_Assignment_
From the line that contains "Сэтгэгдэл (0)" to the last line of the records below, copy everything exactly, both ends included.

::::::::

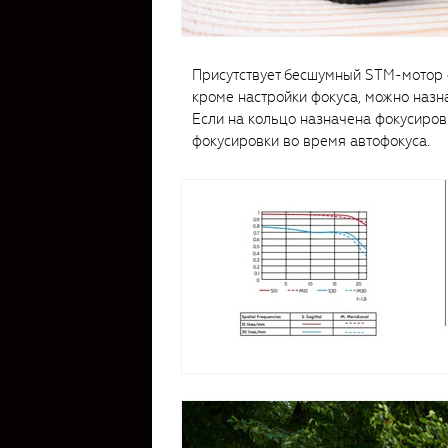
Присутствует бесшумный STM-мотор ф
кроме настройки фокуса, можно наз
Если на кольцо назначена фокусиров
фокусировки во время автофокуса.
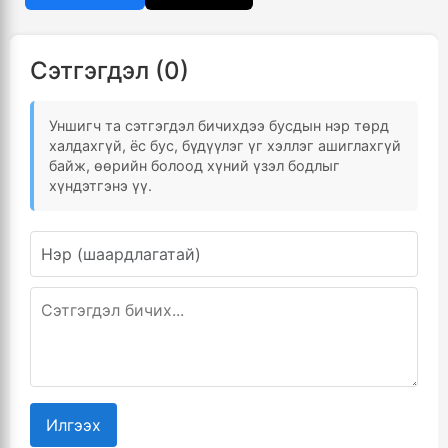
Сэтгэгдэл (0)
Уншигч та сэтгэгдэл бичихдээ бусдын нэр төрд
халдахгүй, ёс бус, бүдүүлэг үг хэллэг ашиглахгүй
байж, өөрийн болоод хүний үзэл бодлыг
хүндэтгэнэ үү.
Илгээх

::::::::

_Reply_
Сэтгэгдэл (0)
Уншигч та сэтгэгдэл бичихдээ бусдын нэр төрд
халдахгүй, ёс бус, бүдүүлэг үг хэллэг ашиглахгүй
байж, өөрийн болоод хүний үзэл бодлыг
хүндэтгэнэ үү.
Илгээх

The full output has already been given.